Charles Maurras, el ideólogo de extrema derecha que se unió a la organización ultranacionalista Action française, al principio ridiculizó el idealismo de Coubertin. Despreciaba la idea de una amistad internacional. Pero entonces cambió de opinión. Competir en las pistas haría que las gentes de diferentes naciones se odiaran entre sí más todavía y eso, desde su punto de vista, era algo muy positivo.
Al final, no prevalecieron ni el idealismo de Coubertin ni el cinismo de Maurras. La paz mundial no llegó, pero las guerras difícilmente fueron causadas por el favoritismo nacionalista en los estadios deportivos. La superficialidad de las pretensiones de Coubertin se hizo patéticamente clara cuando con voz temblorosa alabó las virtudes de la amistad y la justa lid en las Olimpíadas de Berlín de 1936, mientras Hitler y Goering escuchaban sonrientes desde sus asientos de lujo.

_CONTENIDO DE DATOS_:
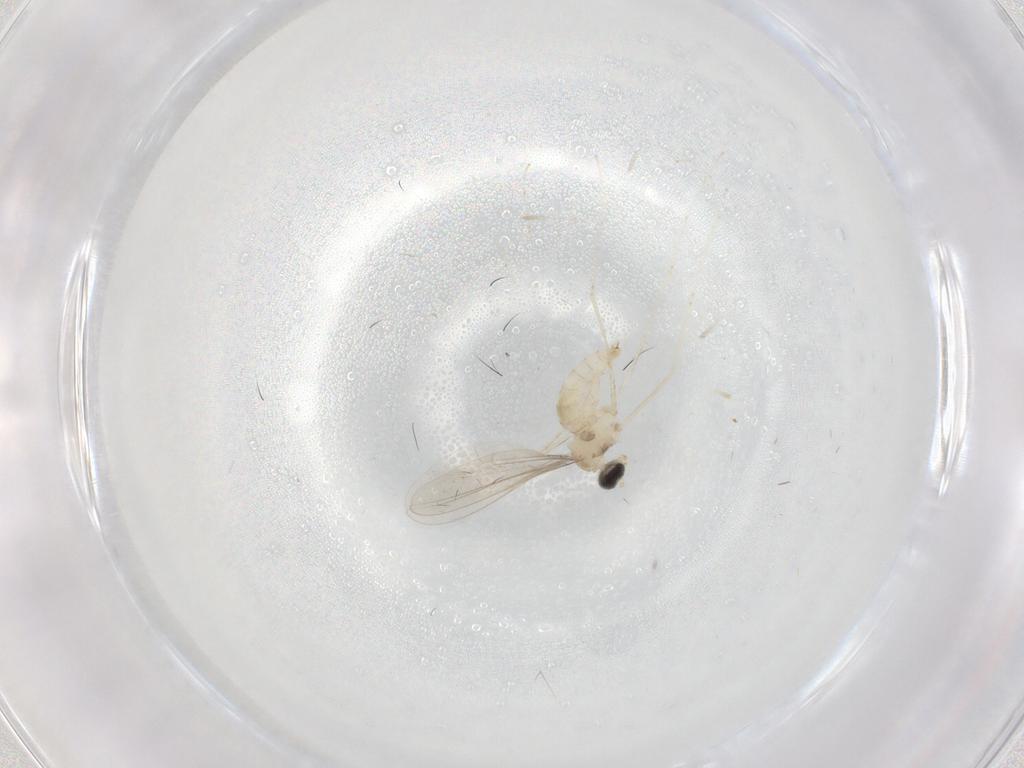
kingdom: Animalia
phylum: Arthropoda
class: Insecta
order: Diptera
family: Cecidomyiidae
* * *
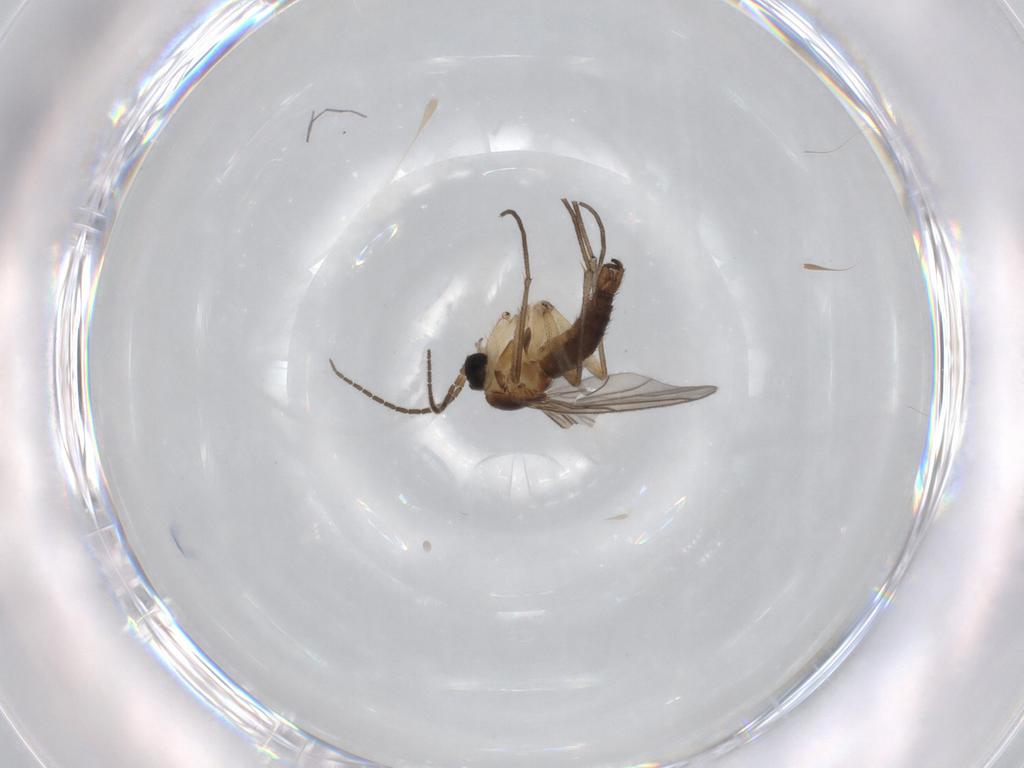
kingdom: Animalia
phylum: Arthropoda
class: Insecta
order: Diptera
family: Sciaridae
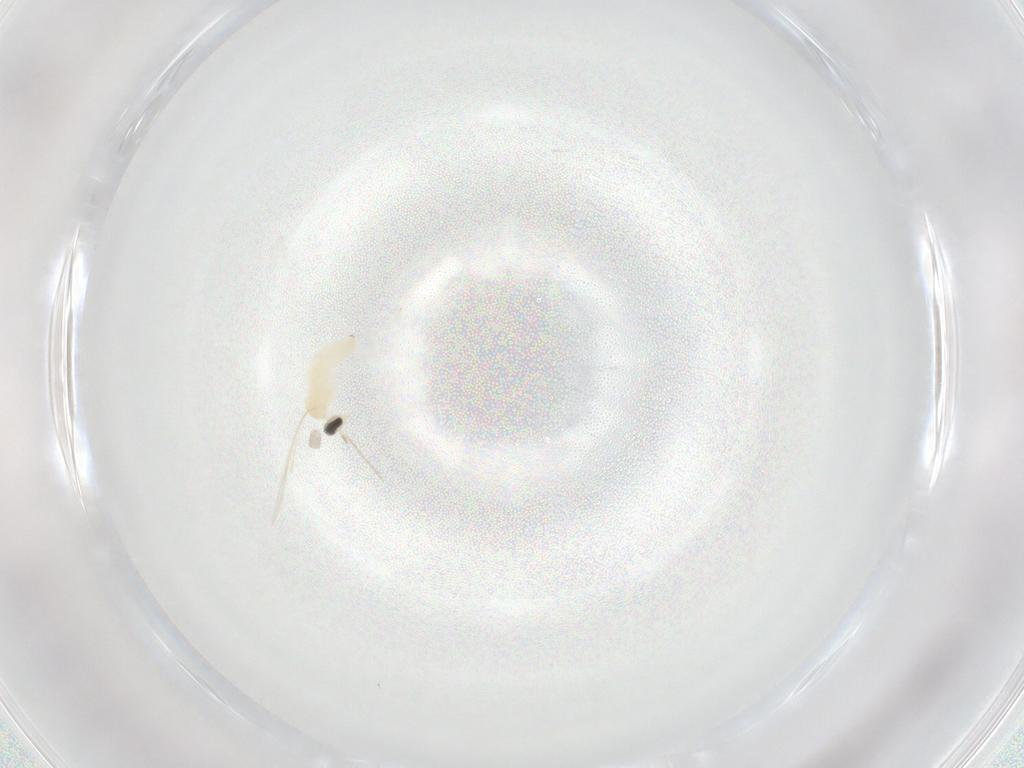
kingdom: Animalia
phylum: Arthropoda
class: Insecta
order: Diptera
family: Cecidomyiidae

_OBJETIVO DE LA TAREA_: ¿Cómo seguiría el texto sobre Coubertin y el ideal olímpico? Continúalo a partir de su última oración.

_RESPUESTA ESPERADA_:
No se puede negar que los Juegos tuvieron algunos propósitos positivos desde el fin de la Segunda Guerra Mundial. Las Olimpíadas de Tokio de 1964 fueron enormemente importantes para los japoneses, ya que simbolizaron no solo la reactivación de su economía sino también la de su respetabilidad política. Japón ya no era un depredador militarista responsable de millones de muertes sangrientas en Asia, sino una próspera democracia abierta al mundo.
Algo similar se podría decir de las Olimpíadas de Seúl de 1988. Tras décadas de duro régimen imperial japonés, la devastadora guerra de Corea y todavía más décadas de dictadura militar, Corea del Sur había surgido como una sociedad relativamente abierta, con elecciones competitivas, una prensa ruidosamente libre y una población joven llena de orgullo y optimismo. Los coreanos se merecían estar bajo los focos del planeta y los Juegos de Seúl fueron una verdadera celebración.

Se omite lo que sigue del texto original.